Wherever a line in the records contains the word "domestic", return that line.

─── MATERIAL PROVIDED ───

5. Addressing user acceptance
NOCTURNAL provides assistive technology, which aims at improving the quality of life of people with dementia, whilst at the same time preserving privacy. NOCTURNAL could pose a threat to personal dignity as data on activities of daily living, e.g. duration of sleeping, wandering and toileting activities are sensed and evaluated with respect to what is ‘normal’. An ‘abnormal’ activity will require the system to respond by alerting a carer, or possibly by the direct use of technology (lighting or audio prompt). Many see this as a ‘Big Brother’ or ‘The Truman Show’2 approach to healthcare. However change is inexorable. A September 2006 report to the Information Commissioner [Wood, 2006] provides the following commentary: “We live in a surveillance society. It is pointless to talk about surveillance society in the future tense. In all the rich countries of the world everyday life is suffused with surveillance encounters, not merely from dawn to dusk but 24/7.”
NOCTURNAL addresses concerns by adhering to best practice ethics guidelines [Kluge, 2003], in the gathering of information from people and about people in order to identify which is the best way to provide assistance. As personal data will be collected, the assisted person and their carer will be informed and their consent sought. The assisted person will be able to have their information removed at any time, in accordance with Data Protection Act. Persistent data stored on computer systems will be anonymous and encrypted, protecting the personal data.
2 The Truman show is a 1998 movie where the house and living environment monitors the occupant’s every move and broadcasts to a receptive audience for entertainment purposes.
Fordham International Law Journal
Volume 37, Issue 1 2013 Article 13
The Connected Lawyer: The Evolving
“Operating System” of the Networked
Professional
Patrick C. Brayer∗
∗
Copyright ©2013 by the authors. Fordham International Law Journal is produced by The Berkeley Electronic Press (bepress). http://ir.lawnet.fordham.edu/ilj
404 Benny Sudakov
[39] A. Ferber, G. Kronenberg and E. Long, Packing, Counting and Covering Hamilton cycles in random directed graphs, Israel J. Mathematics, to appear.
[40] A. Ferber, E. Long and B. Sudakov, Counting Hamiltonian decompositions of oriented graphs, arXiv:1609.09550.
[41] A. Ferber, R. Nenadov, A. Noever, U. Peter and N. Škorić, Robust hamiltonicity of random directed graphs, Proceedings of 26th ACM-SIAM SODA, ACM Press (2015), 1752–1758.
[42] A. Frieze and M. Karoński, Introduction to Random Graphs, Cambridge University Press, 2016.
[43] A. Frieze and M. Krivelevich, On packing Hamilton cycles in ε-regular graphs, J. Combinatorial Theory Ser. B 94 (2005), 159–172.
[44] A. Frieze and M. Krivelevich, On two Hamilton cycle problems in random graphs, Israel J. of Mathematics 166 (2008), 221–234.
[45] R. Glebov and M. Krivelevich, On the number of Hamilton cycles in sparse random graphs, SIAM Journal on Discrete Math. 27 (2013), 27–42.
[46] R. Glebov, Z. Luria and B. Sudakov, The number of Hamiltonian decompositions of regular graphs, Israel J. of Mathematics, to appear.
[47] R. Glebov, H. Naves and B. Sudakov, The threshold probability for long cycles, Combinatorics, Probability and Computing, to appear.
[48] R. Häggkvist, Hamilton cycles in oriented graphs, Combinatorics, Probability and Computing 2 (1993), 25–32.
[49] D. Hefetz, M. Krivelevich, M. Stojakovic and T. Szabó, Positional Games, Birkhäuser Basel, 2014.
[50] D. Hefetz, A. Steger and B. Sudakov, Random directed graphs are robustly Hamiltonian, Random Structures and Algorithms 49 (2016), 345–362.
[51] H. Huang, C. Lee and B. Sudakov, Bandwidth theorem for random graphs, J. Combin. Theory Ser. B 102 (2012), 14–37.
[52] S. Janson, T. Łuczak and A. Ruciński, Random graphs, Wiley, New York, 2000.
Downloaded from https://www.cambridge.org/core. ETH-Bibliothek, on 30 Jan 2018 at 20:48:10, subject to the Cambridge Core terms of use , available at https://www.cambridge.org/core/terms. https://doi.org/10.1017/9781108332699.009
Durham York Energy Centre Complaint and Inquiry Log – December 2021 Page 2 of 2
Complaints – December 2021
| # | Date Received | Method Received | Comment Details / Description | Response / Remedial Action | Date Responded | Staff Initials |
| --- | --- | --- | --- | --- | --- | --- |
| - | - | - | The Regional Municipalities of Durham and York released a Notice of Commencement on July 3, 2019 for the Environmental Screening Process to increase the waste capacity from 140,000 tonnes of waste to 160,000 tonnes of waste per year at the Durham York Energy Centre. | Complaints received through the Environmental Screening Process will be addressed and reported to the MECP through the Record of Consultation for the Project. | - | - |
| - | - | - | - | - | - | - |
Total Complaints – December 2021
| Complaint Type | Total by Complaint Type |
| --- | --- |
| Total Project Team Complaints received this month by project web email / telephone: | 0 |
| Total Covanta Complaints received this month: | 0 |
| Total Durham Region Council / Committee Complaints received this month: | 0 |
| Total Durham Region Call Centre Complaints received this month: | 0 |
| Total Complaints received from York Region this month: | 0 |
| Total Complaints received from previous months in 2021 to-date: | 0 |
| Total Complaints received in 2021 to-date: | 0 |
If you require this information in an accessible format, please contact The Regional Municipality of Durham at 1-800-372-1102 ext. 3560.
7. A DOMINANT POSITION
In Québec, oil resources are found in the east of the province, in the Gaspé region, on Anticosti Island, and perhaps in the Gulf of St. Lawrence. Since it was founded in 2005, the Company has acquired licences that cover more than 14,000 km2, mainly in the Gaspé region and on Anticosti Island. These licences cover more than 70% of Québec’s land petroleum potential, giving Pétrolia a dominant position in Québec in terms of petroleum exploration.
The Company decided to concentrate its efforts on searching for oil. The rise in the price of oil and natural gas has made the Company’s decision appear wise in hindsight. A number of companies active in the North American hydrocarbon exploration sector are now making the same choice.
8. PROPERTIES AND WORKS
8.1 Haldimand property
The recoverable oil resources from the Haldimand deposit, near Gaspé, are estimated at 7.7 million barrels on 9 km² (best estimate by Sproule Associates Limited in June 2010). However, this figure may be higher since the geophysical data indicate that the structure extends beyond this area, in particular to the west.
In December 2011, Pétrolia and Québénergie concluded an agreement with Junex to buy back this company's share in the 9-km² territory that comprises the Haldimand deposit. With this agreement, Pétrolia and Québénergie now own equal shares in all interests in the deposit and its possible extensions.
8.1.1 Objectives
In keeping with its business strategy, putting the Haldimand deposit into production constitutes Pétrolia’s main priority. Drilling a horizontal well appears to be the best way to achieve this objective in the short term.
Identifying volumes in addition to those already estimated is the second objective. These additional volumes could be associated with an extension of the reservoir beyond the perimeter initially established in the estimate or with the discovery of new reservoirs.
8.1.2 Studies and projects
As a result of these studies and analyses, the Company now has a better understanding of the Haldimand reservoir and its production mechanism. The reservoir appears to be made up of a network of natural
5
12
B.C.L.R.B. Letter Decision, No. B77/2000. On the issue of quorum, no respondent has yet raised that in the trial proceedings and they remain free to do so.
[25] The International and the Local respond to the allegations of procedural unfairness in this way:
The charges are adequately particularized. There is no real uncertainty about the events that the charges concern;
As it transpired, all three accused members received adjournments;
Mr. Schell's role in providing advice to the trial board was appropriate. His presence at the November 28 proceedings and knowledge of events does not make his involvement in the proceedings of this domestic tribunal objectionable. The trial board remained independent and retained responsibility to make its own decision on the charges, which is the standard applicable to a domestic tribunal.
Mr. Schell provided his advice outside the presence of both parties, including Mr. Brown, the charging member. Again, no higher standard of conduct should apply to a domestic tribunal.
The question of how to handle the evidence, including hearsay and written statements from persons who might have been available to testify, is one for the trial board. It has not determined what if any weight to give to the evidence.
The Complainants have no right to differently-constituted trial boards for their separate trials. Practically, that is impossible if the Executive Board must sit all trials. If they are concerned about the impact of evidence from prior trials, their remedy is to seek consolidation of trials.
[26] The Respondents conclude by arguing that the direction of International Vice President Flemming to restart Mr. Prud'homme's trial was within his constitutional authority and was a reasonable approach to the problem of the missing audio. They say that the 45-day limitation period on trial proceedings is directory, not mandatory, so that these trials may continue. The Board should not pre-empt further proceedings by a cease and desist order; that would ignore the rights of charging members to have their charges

───

§ SOLUTION FOR THIS TASK:
Mr. Schell's role in providing advice to the trial board was appropriate. His presence at the November 28 proceedings and knowledge of events does not make his involvement in the proceedings of this domestic tribunal objectionable. The trial board remained independent and retained responsibility to make its own decision on the charges, which is the standard applicable to a domestic tribunal.
Mr. Schell provided his advice outside the presence of both parties, including Mr. Brown, the charging member. Again, no higher standard of conduct should apply to a domestic tribunal.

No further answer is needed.